Reel Guys by Richard Crouse and Mark Breslin
Published: September 05, 2011

The Reel Guys take the TTC — usually on the way to a movie — and find that the worst part of the trip is that you can’t watch movies while you wait for the train … until now. Starting on Friday, the Toronto Urban Film Festival will play dozens of movies on the ONESTOP TTC subway platform screens for an estimated audience of 1.3 million daily commuters. The Reel Guys got a sneak peek at 10 of the one minute short films.

Richard: Mark, I liked quite a few of these. A minute from director James Newman is a snapshot of city life from curb level — 60 seconds in the life of the city’s footwear. Is this a fashion parade or a comment on the make-up of the city? You decide.
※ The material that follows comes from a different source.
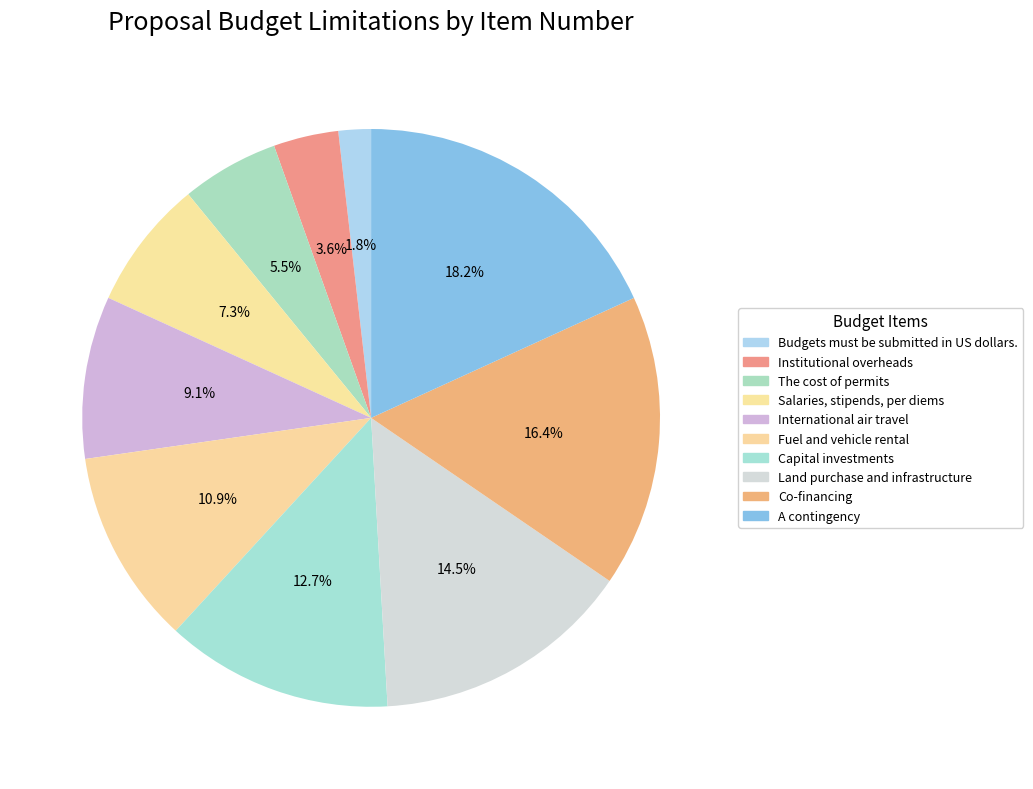

To the nearest percent, what is the difference between the Salaries, stipends, per diems and Co-financing slice percentages?

9%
Mark: In Hang Tough, James Schreyer shoots the current Queen Street scene, including panhandlers and anarcho-hippies, on an old B&W camera, making it feel like lost footage from a far gone era, and linking the scene with Yorkville of the ’60s.
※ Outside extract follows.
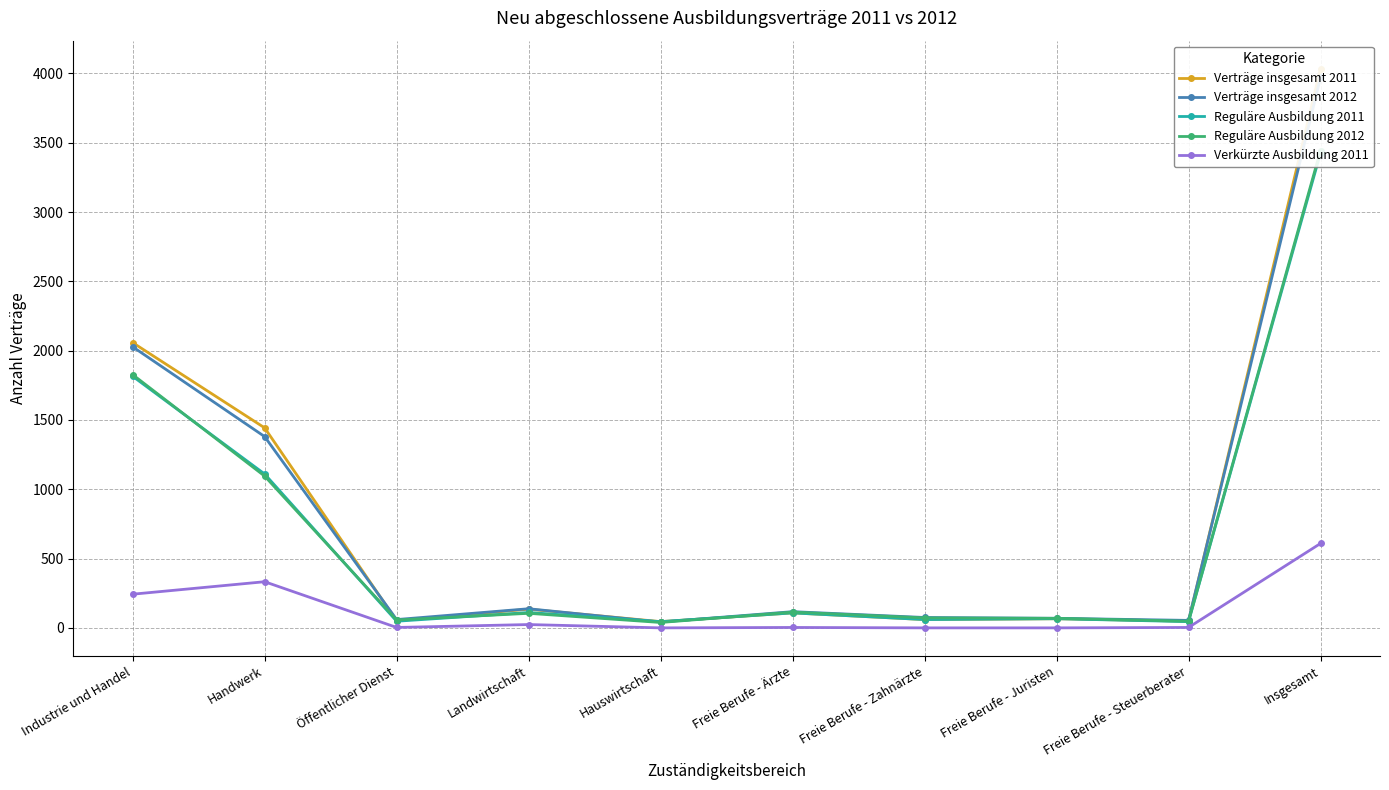

In Verträge insgesamt 2011, how many points are lower than both neighbors (excluding endpoints)?

4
RC: Based on family photographs, Courtship, a watercolour animation by Winnipeg’s Alison Davis, is a poignant look at the beginning and end of a relationship.
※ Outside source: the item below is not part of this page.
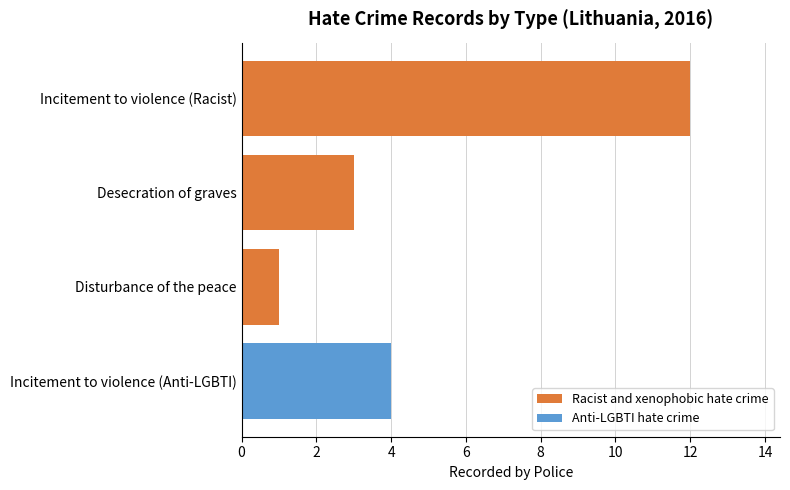

Reading top to bottom, list all the values displayed in this chart.

12	3	1	4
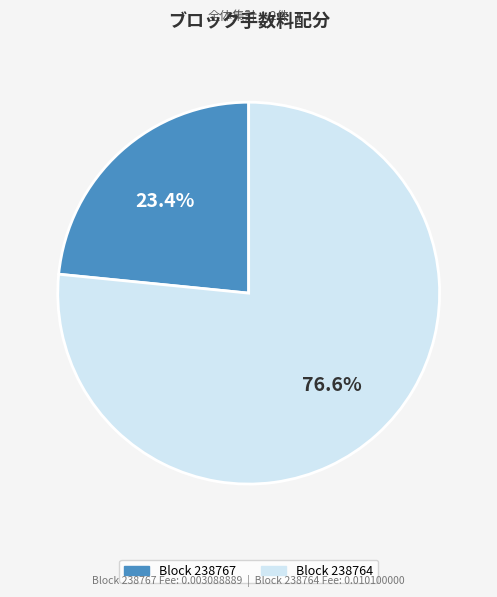

To the nearest percent, what is the average slice percentage?

50%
MB: Laura Zaylea’s Her House is a deliberately degraded sepia-toned film exploration of a cat, a chair, ancient wallpaper, and some stairs. It could have used a storyline, no matter how slight.

RC: Dystopia, a surreal animated film from Venezuelan director Igor Bastidas, owes a debt to Salvador Dali and Mad Magazine.

MB: In Haircut, by Terry O’Neill and Tara Cooper, a guy gets a haircut in an old fashioned barber shop. Not too interesting, but the camera work and eye popping colour show the filmmakers have talent.

RC: My favourite will probably Rob Ford’s least fave. FLIP HOP by Che Kothari with Elicser & Skamn is an ode to the art of graffiti.  This inventively shot and edited short will make your eyeballs dance.

MB: Shoeshop by Mai Phuong Pham takes place in Hanoi. A shopkeeper plays with his rooster in a shop with shoes piled high to the ceiling. Is the rooster a clever pun? Or dinner, perhaps? A thriller, sort of.

RC: In Fresh Start from Richard B. Pierre a series of optical illusions reignites a heartbroken man’s romantic life. Whimsical and sweet, it tells a complete story in 60 seconds with no sound. Nice.

MB: Woodland by Claire Bennett is a B&W animated tale straight out of the Brothers Grimm. Beautiful to look at — a frightening kid’s tale for all ages.  This one is a complete winner, and I would watch it again and again.